Andrew va aussi émettre la volonté d’entreprendre un périple à travers le pays afin de retrouver d’éventuels robots du même modèle que lui. Alors que sa quête touche presque à sa fin et se révèle décevante, car les robots sont soit hors service soit le caractère modifié par les humains, il finira par rencontrer un robot féminin, Galatea, et son « propriétaire », Rupert Burns.  Ce dernier et Andrew vont, en mettant en commun leurs connaissances, finir par donner une apparence humaine à Andrew, qui essaiera de se faire reconnaitre comme un Homme par la Cour, et sa première demande sera rejetée… Puis, il finira par vraiment devenir un être humain en se faisant greffer tous les organes vitaux nécessaires.

Andrew retrouvera Amanda, devenue âgée, et a un choc en découvrant la petite fille de cette dernière, Portia. La suite et fin, vous les découvrirez par vous-mêmes, et vous serez bouleversés par la morale et la leçon de vie que le film et le dénouement apportent…

Andrew, est, tout au long du film, qu’il soit robot ou devenu humain, touchant par sa loyauté, sa gentillesse, sa volonté d’apprendre la vie et son courage de vouloir prendre sa liberté à un moment où il aurait pu rester dans la facilité de servir la famille Martin. Ce qui m’a le plus frappé le concernant, c’est son obstination, le fait de ne pas se résigner à voir disparaitre un à un ses êtres chers sans pouvoir faire quelque chose (« je m’y refuse », « je refuse cela »). Cela mêlé aux différents évènements « tristes » qui s’enchainent, nous font poser la question du vrai sens de la vie, du sens des priorités que nous nous donnons, car nous n’avons qu’une vie.

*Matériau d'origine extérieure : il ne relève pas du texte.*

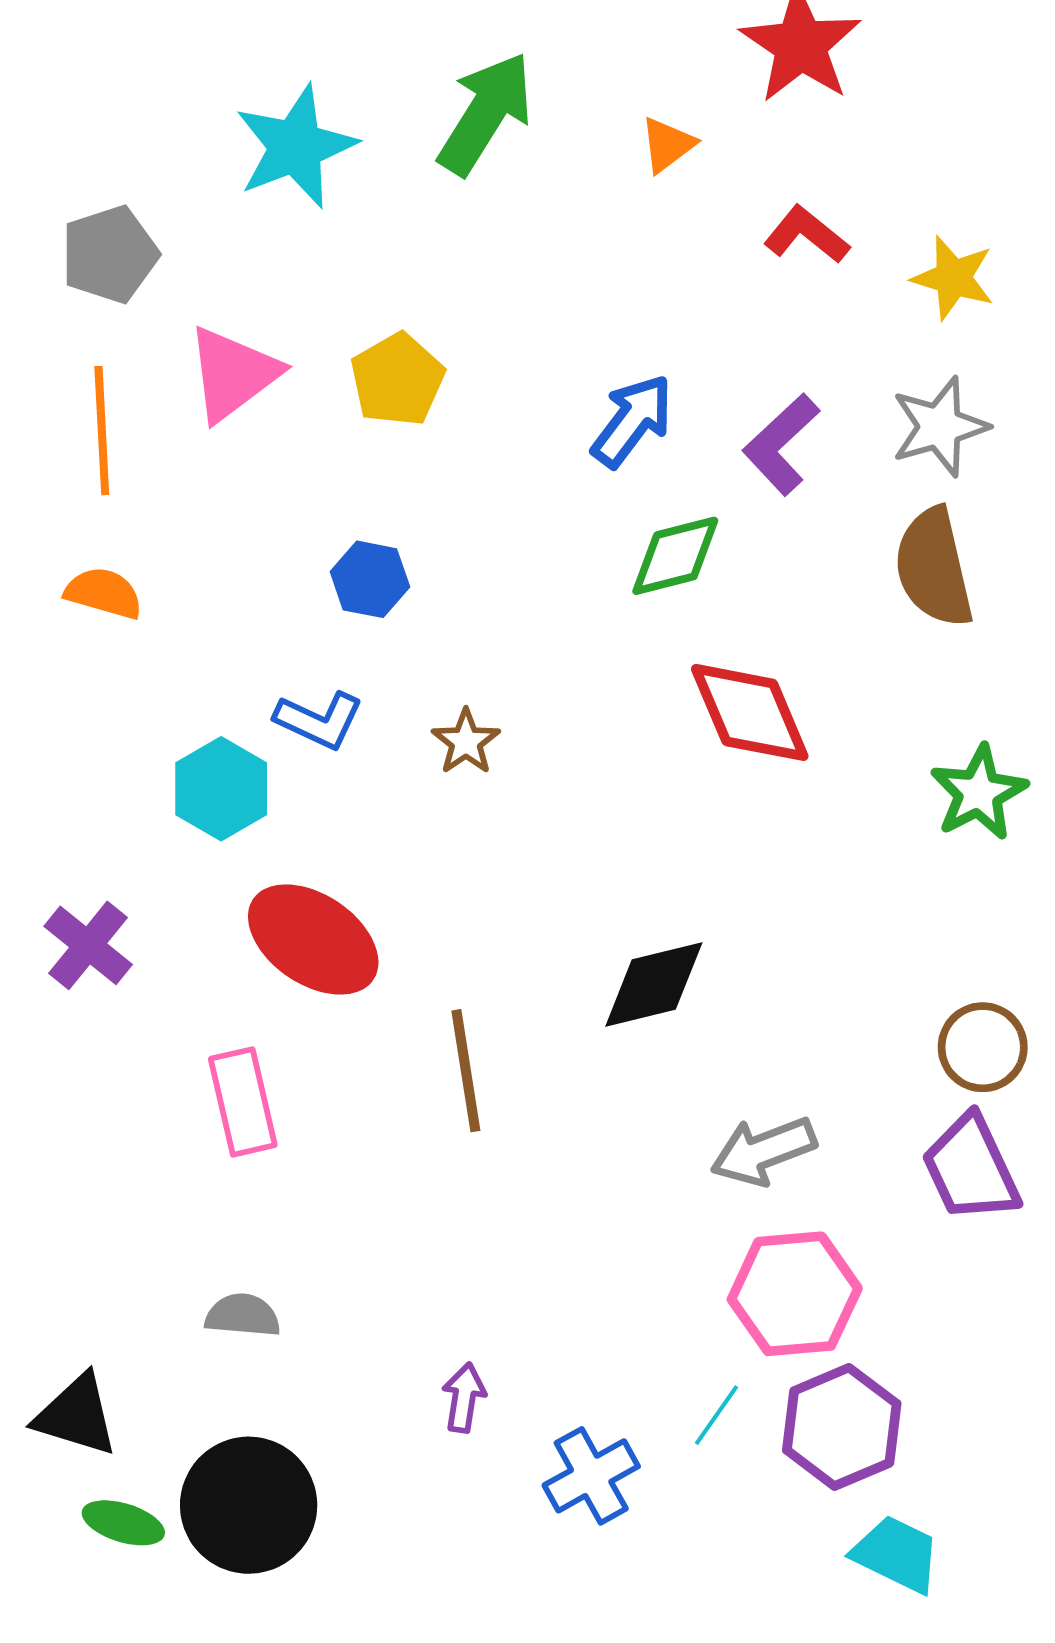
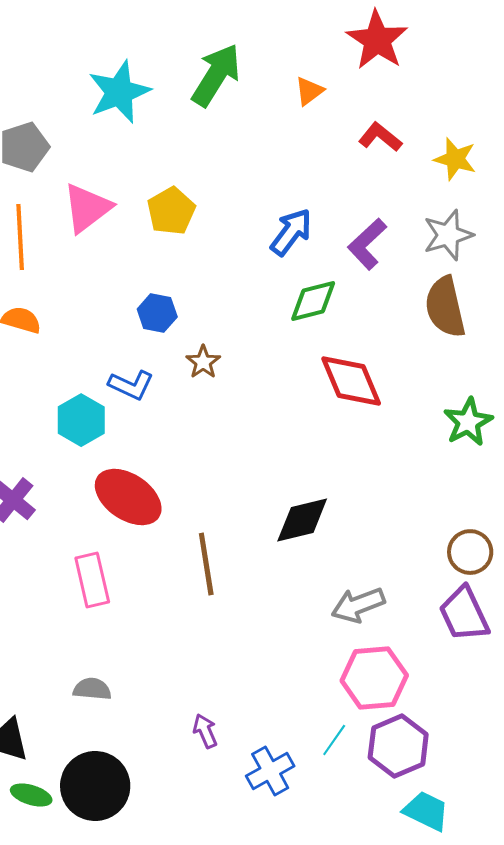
brown star: (466, 742) -> (203, 362), moved
purple arrow: (464, 1398) -> (205, 731), turned -32

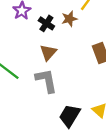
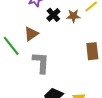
brown triangle: (48, 52) -> (31, 34), moved

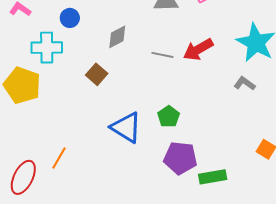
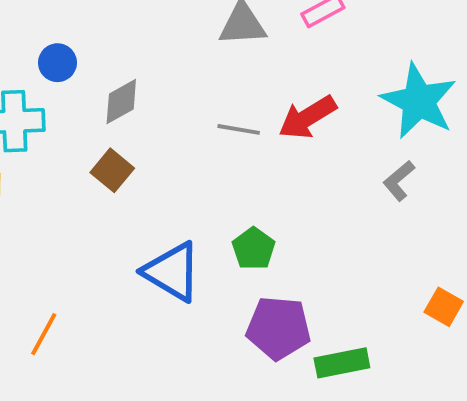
gray diamond: (117, 37) -> (121, 101), moved
gray L-shape: (245, 84) -> (399, 181), turned -75

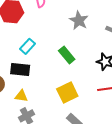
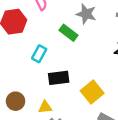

La relation si particulière qu’il noue avec Amanda puis par la suite avec Portia, repousse les limites de la place que nous pourrons accorder dans le futur à nos robots. Nous sommes pour l’instant, en Europe, encore très réticents à l’idée d’accueillir des robots dans notre foyer, ou dans nos entreprises. Mais certains pays comme le Japon, en ont fait leurs « compagnons de vie » depuis des années, et cela est devenu naturel d’en voir presque partout. Sorti en 1999, le tour de force du film est qu’il soit plus que jamais d’actualité en 2018.

Très peu connu et n’étant pas forcément un succès, ni commercial ni critique, à sa sortie (seulement 107 611 entrées comptabilisées en France !), il a été notamment reproché à Chris Colombus le côté trop « sirupeux » du film. Au-delà de ça, les spectateurs ayant réellement apprécié le film l’aimeront pour la profondeur des messages qu’il véhicule, que ce soit l’importance de vivre intensément maintenant, les valeurs les plus importantes : l’amour, l’amitié, la famille…, le fait de ne jamais renoncer aux choses qui comptent vraiment pour nous, que la robotique n’est pas forcément une menace pour l’homme s’il sait comment appréhender son robot…  Ce long-métrage est une véritable pépite, proposant également quelques bons moments d’humour, notamment, entre autres, quand Andrew apprend le sens de l’humour avec Richard et va livrer ses blagues à la chaine quand il servira à table la famille Martin, hilare.

Ce film, qui noue les retrouvailles du réalisateur Chris Colombus et de Robin Williams, est une véritable réussite, mélange bien équilibré d’humour et d’émotion. Les véritables cinéphiles le découvriront malgré sa faible notoriété, et l’apprécieront à sa juste valeur. Robin Williams, lui, est fidèle à lui-même et toujours aussi talentueux, qu’il interprète Andrew robot ou humain. Nul autre que lui n’aurait pu à ce point faire ressentir les émotions qui l’animent, même sous les traits d’un visage robotique.